Steven Hunter, operations manager at CMP Information, the professional media publishing division of United Business Media, admits his company did not have a business continuity strategy in place before September 2001. That "kick-started" the company's plans, he says.
Like many, the company has decided that instantaneous recovery is not necessary. "The business has told [IT operations] that they can afford to be down for about two days before it starts to have any sort of major impact on them," says Hunter. "The way the business viewed the risk was that if a disaster was to strike on the day it was going to press, it would be a major problem." But as CMP spreads its publication of various journals and magazines across the calendar, managers think the organisation could survive for a couple of days, he adds.
"Organisations would love instant recovery, but what they are demanding is typically between two and four hours for major applications," says Phil Jones, director of business development for Europe, Middle East and Africa, at storage specialist Hitachi Data Systems.
Providing fast recovery may not be easy but the technology is there to help organisations ensure downtime is minimised.

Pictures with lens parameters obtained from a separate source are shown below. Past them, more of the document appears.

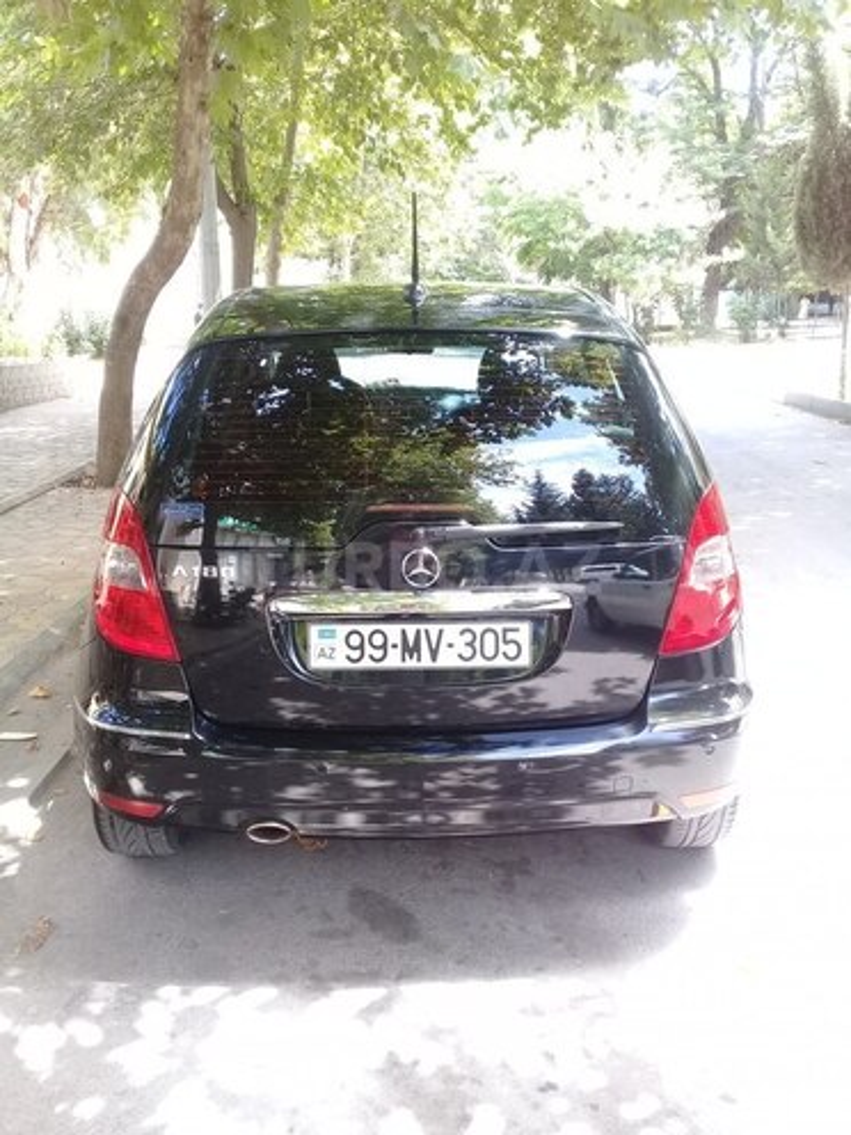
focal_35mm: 31
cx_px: 426
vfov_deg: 58.4
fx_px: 1016
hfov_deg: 45.4
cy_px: 568
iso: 64
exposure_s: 1/50
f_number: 2.2
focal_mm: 3.3
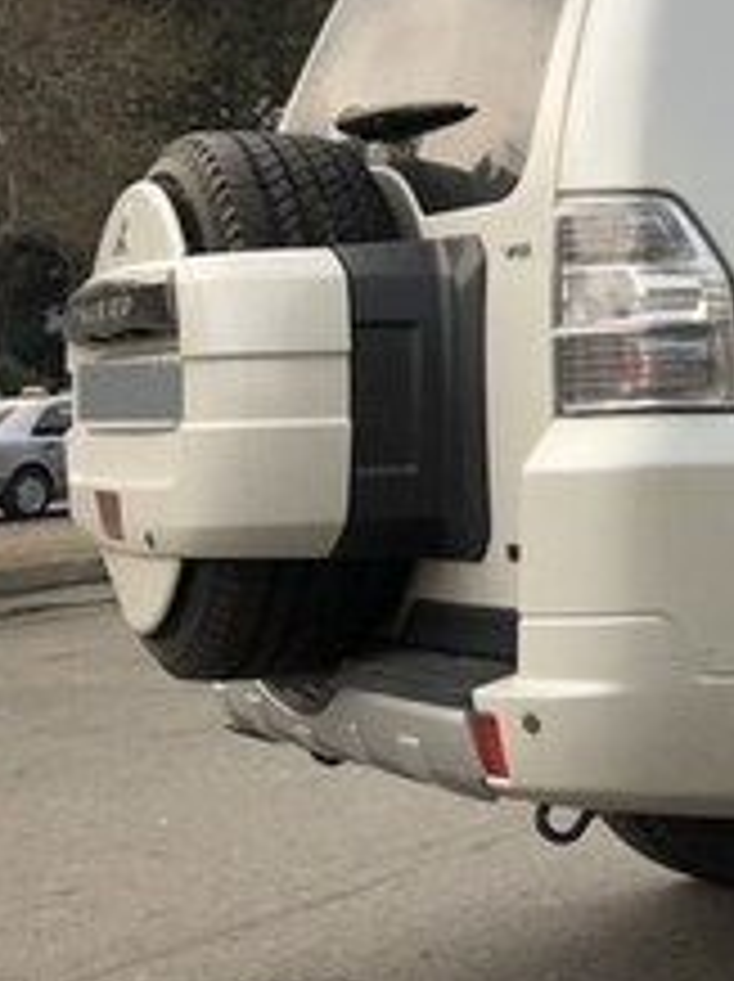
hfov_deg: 15.0
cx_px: 1220
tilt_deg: +4.0
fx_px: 2493
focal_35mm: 88
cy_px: 209
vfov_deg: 22.0
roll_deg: +0.7
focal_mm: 3.99
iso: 20
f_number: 1.8
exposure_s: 1/1200
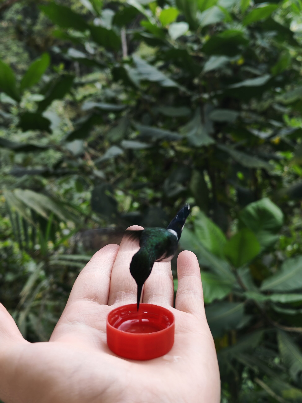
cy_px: 202
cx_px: 151
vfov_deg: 35.5
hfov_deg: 27.0
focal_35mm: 54
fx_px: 628
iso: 125
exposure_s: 1/100
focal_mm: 6.12
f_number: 1.9
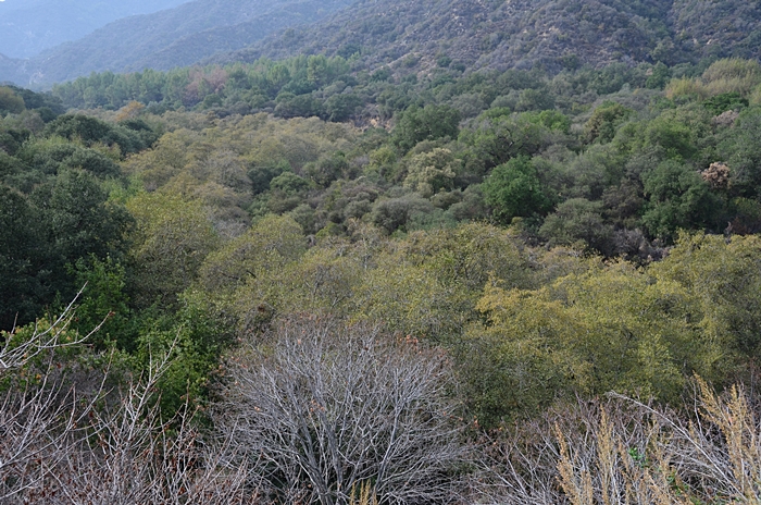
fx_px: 760
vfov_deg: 36.7
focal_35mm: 36
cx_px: 380
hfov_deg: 53.2
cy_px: 252
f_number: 10
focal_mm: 24
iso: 200
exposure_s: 1/80
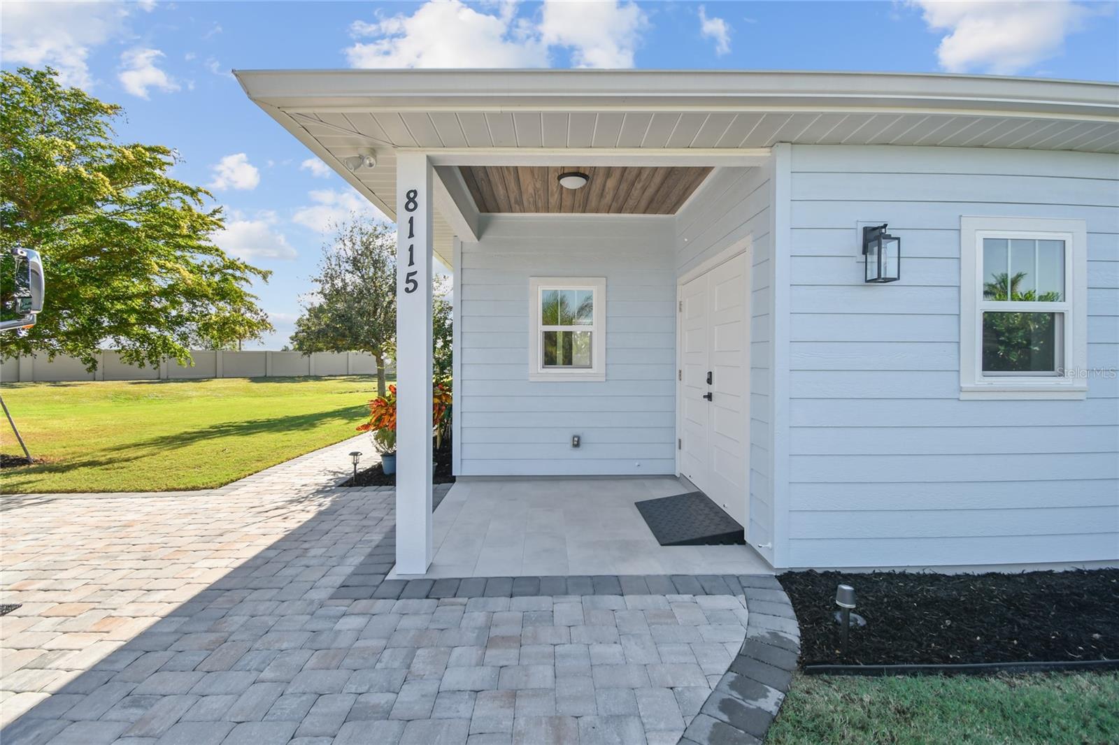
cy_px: 372
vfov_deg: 77.3
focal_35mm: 15
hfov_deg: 100.4
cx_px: 560
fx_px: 466
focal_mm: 10
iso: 100
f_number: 7.1
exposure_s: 1/100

One crucial technology, for some organisations, is real-time data mirroring. Investment bank Schroders, for example, synchronises the transfer of data between its two London data centres located on either side of the River Thames using data mirroring software from storage vendor EMC.
"The beauty of having that kind of failover is that an organisation's return on investment is being maximised, as there is very little redundancy. The only issue is whether the organisation has enough capacity at one of the data centres to run all of its key systems in the event of a disaster," says David Jennings, technical business consultant at EMC. Schroders tests the capability of one data centre to support the operations of both every three months.

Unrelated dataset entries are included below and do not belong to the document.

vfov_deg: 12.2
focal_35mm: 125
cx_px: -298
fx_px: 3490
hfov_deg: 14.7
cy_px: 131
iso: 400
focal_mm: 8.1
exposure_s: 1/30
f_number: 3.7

However, replicating or mirroring data in near real-time, particularly over long distances, is not cheap. "If you ask a hundred CIOs, all hundred would like to [use geographically dispersed data centres]. But can they afford to do it? The answer, for most, is no," says Charles Rutstein of Forrester Research.
Data replication costs are largely determined by distance. "If you are within fibre line distance (within 50 kilometres), then it is not too expensive. But if you have T1 or T2 lines over a long distance requiring lots of telecommunications work, then it becomes very expensive," says Donna Scott, research director at IT industry research group Gartner.
Clearly, traditional methods, such as backing up to tape once or twice a day and then sending tapes to a secure off-site location, is much cheaper, despite being more labour intensive. Now companies are looking to back up far more frequently. "We back up the data on our mainframe continuously in real-time," says Cox at Waitrose.
Without regular rehearsals of disaster scenarios, though, weakness can lie undiscovered. Ian Bowdidge, business continuity manager for Europe at Hewlett-Packard, warns: "We are still amazed at the number of customers who come to us and either can't read their back-up tapes, or their back-up tapes do not contain what they think they contain."
Other lessons have emerged from the disaster recovery efforts in New York. Protection against data loss needs to be much more extensive, says IBM's Gordon. On 11 September, most of the data lost was on user devices, he says. "There were over 100,000 workstations lost or destroyed. And backing up the information on those workstations was left up to individual users. That contrasts sharply with the solid data back-up policy most companies had for their core server systems where data loss was minimal."
Over the coming months, those kinds of lessons will be applied at major corporations around the globe as non-IT executives come to appreciate the impact a loss of computing function can have on their organisations. "Business continuity has to be led from the top. If you haven't got board-level commitment, then you don't know if what you are doing is what the business needs," says Bowdidge.